O grande problema da primeira metade da temporada é inserir personagens bem desinteressantes e obrigá-los a enfrentar temas pesados, que vão desde crimes de guerra, passando por estupro e os traumas derivados disso, racismo, abuso animal, enfim, só “diversão”!

Talvez já notando os problemas e insatisfação justificada de uma parcela dos fãs com o clima pesado e militarizado demais, após as férias de fim de ano, a primeira temporada voltou para uma leva final de episódios muito mais palatáveis para quem via a série clássica assiduamente, com direito até a uma exploração rica do Universo Espelho, onde reencontramos o Império Terran, além de uma referência bem bonita à série clássica em seu episódio final.

Atirar para todos os lados pode até não ter gerado o produto final mais coeso do mundo, mas há algo admirável na tentativa de correção de curso no meio do caminho, ainda que isso venha ao custo de sabotar as expectativas de quem estava gostando da série em seus primeiros episódios.
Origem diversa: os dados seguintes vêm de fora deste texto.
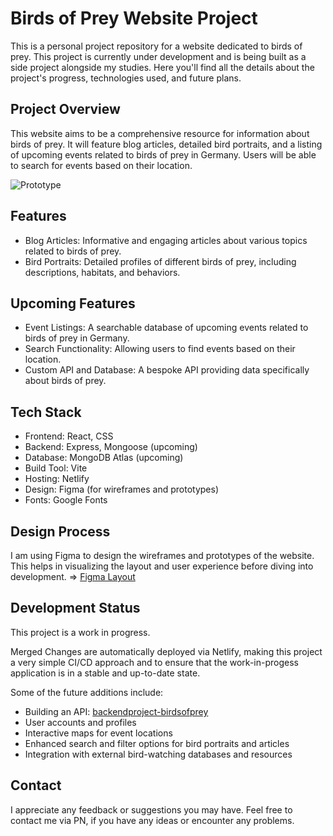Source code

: # Birds of Prey Website Project

This is a personal project repository for a website dedicated to birds of prey.
This project is currently under development and is being built as a side project alongside my studies.
Here you'll find all the details about the project's progress, technologies used, and future plans.

## Project Overview

This website aims to be a comprehensive resource for information about birds of prey. It will feature blog articles, detailed bird portraits, and a listing of upcoming events related to birds of prey in Germany. Users will be able to search for events based on their location.

![Prototype](/public/videos/prototypevideo.gif)

## Features

- Blog Articles: Informative and engaging articles about various topics related to birds of prey.
- Bird Portraits: Detailed profiles of different birds of prey, including descriptions, habitats, and behaviors.

## Upcoming Features

- Event Listings: A searchable database of upcoming events related to birds of prey in Germany.
- Search Functionality: Allowing users to find events based on their location.
- Custom API and Database: A bespoke API providing data specifically about birds of prey.

## Tech Stack

- Frontend: React, CSS
- Backend: Express, Mongoose (upcoming)
- Database: MongoDB Atlas (upcoming)
- Build Tool: Vite
- Hosting: Netlify
- Design: Figma (for wireframes and prototypes)
- Fonts: Google Fonts

## Design Process

I am using Figma to design the wireframes and prototypes of the website. This helps in visualizing the layout and user experience before diving into development.
=> [Figma Layout](https://www.figma.com/design/p84BjPC44LqyofmyHNmwa4/Birds-of-Prey---Basic-Layout?node-id=1-2&t=hocG6TuZEYWXLXNQ-1)

## Development Status

This project is a work in progress.

Merged Changes are automatically deployed via Netlify, making this project a very simple CI/CD approach and to ensure that the work-in-progess application is in a stable and up-to-date state.

Some of the future additions include:

- Building an API: [backendproject-birdsofprey](https://github.com/nadjascodejourney/backendproject-birdsofprey-api)
- User accounts and profiles
- Interactive maps for event locations
- Enhanced search and filter options for bird portraits and articles
- Integration with external bird-watching databases and resources

## Contact

I appreciate any feedback or suggestions you may have.
Feel free to contact me via PN, if you have any ideas or encounter any problems.
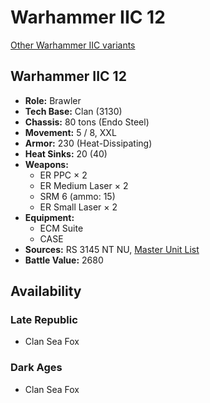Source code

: # Warhammer IIC 12

[Other Warhammer IIC variants](../warhammer_iic.md)

## Warhammer IIC 12
- **Role:** Brawler
- **Tech Base:** Clan (3130)
- **Chassis:** 80 tons (Endo Steel)
- **Movement:** 5 / 8, XXL
- **Armor:** 230 (Heat-Dissipating)
- **Heat Sinks:** 20 (40)
- **Weapons:**
  - ER PPC × 2
  - ER Medium Laser × 2
  - SRM 6 (ammo: 15)
  - ER Small Laser × 2
- **Equipment:**
  - ECM Suite
  - CASE
- **Sources:** RS 3145 NT NU, [Master Unit List](http://masterunitlist.info/Unit/Details/6857/warhammer-iic-12)
- **Battle Value:** 2680

## Availability

### Late Republic
- Clan Sea Fox

### Dark Ages
- Clan Sea Fox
Foi um voo turbulento, sem dúvidas, mas se a o próximo ano seguir mais a linha da reta final da primeira temporada, talvez Discovery finalmente encontre um pouco mais de amor quando chegar a seu destino.

Star Trek Discovery - Temporada 1
7 Nota
0 Leitores (0 Notas)
Prós
  • Alto valor de produção
  • Referências nostálgicas
Contras
  • Tom sombrio demais
  • Personagens sem carisma
Avaliação
Star Trek Discovery lutou muito para encontrar sua própria identidade em sua primeira temporada. Os personagens sem carisma atrapalham demais, tal qual o tom sombrio em demasia. Mas, em sua segunda metade, a temporada engrena um pouco e pode agradar até os fãs da série clássica.